187 Jahre nach der Völkerschlacht bei Leipzig wurde Apelstein 37 errichtet, um an die historischen Kämpfe zu erinnern.

Steckbrief

Gegründet
17.01.1863
Denkmalstatus
Kulturdenkmal
Barrierefreiheit
Vollständig barrierefrei

Erzählter Rundgang

Stell dir vor, du stehst an einem Ort, der einmal von der Wucht unzähliger Hufe und dem Donner der Kanonen erfüllt war. Apelstein 37 ist mehr als nur ein Stein. Er ist ein stiller Zeuge der Völkerschlacht bei Leipzig. Schau nach Norden zur Michaeliskirche. Dort, wo heute Frieden herrscht, tobten einst erbitterte Kämpfe.
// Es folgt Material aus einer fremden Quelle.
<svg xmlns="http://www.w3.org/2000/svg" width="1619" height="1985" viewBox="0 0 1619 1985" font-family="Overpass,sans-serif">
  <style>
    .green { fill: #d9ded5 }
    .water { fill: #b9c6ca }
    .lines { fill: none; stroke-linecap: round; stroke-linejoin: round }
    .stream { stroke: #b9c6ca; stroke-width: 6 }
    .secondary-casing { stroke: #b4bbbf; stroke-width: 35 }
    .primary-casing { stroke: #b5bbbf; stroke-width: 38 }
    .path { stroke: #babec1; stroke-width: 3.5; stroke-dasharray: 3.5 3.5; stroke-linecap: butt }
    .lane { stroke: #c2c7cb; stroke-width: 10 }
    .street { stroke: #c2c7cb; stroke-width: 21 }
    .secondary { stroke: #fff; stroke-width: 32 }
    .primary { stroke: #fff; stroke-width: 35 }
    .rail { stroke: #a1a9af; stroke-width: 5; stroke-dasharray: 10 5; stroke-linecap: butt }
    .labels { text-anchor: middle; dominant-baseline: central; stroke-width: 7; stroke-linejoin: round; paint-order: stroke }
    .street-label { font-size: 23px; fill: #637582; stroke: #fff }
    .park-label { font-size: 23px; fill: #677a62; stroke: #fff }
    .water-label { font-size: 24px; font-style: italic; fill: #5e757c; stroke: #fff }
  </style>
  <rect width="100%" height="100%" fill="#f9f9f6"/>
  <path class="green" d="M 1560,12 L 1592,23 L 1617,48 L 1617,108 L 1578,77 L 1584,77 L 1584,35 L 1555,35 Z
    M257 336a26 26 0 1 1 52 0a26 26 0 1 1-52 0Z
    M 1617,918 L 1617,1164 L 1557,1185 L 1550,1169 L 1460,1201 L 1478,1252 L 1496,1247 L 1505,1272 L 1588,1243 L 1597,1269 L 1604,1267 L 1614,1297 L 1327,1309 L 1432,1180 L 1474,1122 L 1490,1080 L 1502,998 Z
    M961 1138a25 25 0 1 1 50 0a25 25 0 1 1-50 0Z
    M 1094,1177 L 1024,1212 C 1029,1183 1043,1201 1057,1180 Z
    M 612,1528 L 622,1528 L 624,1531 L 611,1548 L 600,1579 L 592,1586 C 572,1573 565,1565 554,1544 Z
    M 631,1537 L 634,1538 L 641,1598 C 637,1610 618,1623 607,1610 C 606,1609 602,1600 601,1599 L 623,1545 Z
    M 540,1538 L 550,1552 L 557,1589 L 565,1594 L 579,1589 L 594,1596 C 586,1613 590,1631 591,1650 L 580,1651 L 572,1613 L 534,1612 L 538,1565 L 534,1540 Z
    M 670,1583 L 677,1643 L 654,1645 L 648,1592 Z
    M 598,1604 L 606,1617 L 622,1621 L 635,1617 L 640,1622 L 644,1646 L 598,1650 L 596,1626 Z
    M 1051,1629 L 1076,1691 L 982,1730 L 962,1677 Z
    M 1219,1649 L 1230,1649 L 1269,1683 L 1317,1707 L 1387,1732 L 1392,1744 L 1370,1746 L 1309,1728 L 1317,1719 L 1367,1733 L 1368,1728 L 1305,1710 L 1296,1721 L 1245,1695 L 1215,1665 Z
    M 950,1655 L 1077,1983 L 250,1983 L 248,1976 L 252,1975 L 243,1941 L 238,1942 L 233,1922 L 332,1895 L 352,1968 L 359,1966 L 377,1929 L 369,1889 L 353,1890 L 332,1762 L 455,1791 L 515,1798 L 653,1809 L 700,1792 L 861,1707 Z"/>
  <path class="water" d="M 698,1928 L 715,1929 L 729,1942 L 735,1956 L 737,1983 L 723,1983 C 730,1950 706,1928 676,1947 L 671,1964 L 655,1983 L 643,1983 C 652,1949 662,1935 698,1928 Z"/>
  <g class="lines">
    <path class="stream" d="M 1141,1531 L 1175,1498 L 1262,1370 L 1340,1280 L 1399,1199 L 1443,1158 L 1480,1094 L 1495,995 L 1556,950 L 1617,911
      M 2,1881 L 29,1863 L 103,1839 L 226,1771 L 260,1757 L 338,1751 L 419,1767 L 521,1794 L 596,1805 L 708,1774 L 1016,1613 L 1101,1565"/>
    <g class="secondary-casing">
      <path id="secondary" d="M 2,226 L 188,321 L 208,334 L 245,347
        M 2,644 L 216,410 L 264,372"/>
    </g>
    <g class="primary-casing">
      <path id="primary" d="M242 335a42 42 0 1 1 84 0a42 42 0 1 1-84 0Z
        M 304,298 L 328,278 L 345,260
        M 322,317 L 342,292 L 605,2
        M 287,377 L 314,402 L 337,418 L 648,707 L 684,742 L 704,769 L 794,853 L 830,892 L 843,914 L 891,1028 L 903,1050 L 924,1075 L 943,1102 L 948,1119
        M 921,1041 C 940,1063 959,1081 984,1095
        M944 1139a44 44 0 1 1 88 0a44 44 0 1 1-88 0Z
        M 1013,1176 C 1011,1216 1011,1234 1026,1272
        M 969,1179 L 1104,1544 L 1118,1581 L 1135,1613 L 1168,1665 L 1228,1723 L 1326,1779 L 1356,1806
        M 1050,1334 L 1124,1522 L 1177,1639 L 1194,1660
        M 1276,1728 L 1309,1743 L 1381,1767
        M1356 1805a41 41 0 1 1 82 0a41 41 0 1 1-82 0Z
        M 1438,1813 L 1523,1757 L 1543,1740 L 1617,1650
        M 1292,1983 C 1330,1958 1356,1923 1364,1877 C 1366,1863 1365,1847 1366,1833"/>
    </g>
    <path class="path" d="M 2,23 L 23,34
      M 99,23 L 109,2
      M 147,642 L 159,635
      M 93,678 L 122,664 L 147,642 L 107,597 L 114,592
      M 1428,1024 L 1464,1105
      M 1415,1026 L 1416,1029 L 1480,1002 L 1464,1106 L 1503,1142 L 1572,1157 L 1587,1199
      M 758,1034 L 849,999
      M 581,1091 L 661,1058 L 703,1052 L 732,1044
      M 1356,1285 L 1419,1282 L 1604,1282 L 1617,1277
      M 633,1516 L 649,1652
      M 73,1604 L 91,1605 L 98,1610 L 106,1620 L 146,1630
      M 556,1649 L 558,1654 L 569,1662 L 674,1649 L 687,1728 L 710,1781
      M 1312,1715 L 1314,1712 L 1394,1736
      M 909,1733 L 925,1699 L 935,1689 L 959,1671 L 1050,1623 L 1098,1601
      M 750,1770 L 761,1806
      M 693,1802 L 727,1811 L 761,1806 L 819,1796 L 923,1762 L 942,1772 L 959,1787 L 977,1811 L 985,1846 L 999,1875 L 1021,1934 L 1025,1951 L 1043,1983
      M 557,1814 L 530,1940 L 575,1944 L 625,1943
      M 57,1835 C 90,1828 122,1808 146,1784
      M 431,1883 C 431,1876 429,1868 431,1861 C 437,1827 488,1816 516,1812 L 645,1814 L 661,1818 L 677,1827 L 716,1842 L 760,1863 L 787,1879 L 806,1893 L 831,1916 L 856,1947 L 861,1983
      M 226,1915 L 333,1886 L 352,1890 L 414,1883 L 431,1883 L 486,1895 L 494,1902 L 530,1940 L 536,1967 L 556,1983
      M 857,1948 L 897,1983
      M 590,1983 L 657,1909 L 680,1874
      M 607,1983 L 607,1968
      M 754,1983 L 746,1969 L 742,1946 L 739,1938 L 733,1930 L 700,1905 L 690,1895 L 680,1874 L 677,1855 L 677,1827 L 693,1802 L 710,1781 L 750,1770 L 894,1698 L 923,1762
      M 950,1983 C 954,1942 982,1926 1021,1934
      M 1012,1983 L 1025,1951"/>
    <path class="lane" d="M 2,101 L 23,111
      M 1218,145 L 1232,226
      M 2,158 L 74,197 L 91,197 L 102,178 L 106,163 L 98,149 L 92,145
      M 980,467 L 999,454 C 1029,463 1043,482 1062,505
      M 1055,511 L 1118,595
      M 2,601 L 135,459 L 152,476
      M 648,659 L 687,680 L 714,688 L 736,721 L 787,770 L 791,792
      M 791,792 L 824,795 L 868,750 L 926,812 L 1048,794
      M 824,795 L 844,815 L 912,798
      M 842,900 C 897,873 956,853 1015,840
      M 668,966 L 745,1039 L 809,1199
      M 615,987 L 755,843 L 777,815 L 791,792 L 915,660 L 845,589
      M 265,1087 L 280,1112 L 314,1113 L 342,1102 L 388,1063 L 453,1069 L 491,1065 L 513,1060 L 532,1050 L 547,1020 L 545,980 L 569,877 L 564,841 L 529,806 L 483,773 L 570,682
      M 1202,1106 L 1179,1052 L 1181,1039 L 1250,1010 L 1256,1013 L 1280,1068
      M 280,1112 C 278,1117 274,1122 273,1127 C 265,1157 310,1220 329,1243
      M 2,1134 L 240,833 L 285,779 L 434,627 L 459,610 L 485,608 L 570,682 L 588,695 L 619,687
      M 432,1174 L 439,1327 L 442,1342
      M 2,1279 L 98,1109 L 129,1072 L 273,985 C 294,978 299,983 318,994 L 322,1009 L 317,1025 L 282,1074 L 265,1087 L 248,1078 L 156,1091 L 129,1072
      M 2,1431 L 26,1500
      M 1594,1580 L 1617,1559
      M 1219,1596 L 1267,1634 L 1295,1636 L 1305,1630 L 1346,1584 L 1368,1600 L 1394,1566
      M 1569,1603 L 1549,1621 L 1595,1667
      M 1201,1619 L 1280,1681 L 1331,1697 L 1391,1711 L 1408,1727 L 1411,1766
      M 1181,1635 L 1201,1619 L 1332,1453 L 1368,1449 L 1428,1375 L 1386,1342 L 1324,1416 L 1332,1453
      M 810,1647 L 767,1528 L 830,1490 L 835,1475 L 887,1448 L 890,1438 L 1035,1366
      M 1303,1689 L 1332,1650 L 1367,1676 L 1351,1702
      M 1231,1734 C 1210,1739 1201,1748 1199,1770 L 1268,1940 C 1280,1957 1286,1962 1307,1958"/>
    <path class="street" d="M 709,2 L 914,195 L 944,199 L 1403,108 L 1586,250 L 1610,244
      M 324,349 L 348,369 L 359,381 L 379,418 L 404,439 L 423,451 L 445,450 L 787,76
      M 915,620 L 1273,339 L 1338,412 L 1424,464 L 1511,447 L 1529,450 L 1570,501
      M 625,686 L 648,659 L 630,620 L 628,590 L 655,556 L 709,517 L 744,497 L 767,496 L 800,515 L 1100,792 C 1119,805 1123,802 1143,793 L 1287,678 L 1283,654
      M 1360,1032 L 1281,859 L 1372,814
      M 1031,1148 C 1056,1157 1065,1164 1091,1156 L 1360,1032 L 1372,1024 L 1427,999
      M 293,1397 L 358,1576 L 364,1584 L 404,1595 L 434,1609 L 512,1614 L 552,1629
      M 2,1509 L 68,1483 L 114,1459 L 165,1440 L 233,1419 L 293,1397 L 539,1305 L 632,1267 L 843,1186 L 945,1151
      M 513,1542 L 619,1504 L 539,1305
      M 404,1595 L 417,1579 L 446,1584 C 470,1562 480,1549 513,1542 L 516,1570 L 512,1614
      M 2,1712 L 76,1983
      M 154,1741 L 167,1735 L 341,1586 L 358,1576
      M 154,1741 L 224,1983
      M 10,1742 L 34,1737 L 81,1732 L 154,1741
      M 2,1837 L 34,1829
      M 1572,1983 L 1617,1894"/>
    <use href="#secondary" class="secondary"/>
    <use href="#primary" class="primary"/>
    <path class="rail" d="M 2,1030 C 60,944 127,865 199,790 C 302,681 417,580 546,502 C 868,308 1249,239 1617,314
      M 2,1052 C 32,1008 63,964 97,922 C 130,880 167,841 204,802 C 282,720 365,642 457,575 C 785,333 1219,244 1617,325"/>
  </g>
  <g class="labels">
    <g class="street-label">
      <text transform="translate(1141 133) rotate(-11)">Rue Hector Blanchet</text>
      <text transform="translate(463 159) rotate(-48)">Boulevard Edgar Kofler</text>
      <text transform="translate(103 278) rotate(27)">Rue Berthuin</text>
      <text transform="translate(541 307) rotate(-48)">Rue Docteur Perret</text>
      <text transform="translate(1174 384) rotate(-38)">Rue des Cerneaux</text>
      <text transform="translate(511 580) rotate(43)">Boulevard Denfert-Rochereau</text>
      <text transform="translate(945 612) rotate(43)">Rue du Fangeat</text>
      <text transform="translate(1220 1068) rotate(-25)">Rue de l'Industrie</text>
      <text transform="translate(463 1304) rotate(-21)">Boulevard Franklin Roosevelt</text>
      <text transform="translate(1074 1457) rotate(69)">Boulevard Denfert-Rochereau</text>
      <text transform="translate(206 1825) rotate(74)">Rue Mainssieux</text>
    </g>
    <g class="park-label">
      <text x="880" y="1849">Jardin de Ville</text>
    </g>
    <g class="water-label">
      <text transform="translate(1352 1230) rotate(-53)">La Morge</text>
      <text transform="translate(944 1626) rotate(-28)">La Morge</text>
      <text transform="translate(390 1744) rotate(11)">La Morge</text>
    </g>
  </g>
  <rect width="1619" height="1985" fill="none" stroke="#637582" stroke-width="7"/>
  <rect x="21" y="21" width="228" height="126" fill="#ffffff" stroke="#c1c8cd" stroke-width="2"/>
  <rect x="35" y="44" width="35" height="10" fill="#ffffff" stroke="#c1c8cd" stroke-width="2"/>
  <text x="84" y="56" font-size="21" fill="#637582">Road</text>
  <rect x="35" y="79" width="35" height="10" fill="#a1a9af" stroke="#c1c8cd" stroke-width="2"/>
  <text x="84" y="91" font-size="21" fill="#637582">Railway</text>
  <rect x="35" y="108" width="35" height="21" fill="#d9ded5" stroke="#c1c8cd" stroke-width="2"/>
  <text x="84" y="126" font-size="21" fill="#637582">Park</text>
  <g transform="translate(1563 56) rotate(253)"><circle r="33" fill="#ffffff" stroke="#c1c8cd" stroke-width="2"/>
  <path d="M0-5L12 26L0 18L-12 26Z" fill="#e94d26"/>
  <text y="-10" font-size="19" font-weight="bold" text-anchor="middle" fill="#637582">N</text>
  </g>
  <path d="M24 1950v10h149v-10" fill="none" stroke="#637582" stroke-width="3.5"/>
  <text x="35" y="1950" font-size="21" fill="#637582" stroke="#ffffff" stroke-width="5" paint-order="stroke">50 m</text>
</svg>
Theodor Apel, ein Leipziger Bürger und Schriftsteller, wollte mit diesen Steinen nicht nur die Erinnerung bewahren. Er wollte auch dazu aufrufen, die Schrecken des Krieges nicht zu vergessen. Wenn du die Augen schließt, kannst du vielleicht die Stimmen der Vergangenheit hören. Sie erzählen von Mut, Verlust und der Hoffnung auf Frieden.